Tech war: China chip start-ups clamour to tout AI chip breakthroughs after Nvidia sales ban, prompting analyst scepticism
- Chongqing-based Xiangdixian Computing Technology has unveiled Tianjun No. 1, a GPU with 12-nanometre node technology
- Analysts say that Chinese chip companies still lag far behind Nvidia, which has a near monopoly on GPUs used to train AI models
Chinese semiconductor start-ups are rushing to claim breakthroughs in artificial intelligence (AI) chips after the US restricted the export of advanced chips from Nvidia Corp and Advanced Micro Devices (AMD) to China, prompting scepticism from many industry analysts.
Chongqing-based Xiangdixian Computing Technology, which designs microprocessors, this week unveiled Tianjun No. 1, a graphics processing unit (GPU) with 12-nanometre node technology. The company claimed it has “reached an internationally advanced level” and will “effectively fill the gap in the domestic market”, according to an official post on its WeChat account on Wednesday.
Xiangdixian, a chip design start-up founded in Chongqing, southwestern Sichuan Province in 2020, is headed by chip veteran Tang Zhimin who previously worked for Loongson Technology and Hygon Information Tech, two Chinese chip companies that make microprocessors.

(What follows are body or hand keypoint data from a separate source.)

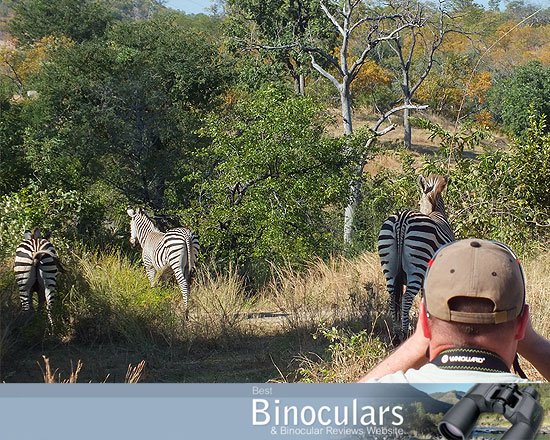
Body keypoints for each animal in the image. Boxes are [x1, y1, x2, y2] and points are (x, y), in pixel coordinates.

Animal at [380, 174, 458, 342]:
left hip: (388, 264)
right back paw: (404, 333)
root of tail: (401, 219)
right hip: (417, 264)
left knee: (393, 298)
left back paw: (396, 335)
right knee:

The announcement came a few weeks after Shenzhen-based AI chip design start-up Moffett AI revealed a new AI inference accelerator, called S30, which it said has stronger computing power than Nvidia GPUs. It said the computing power of the S30 is twice and 1.2 times stronger than the Nvidia A100 and H100 respectively, the two chips that have been banned for export to China by the US as of September.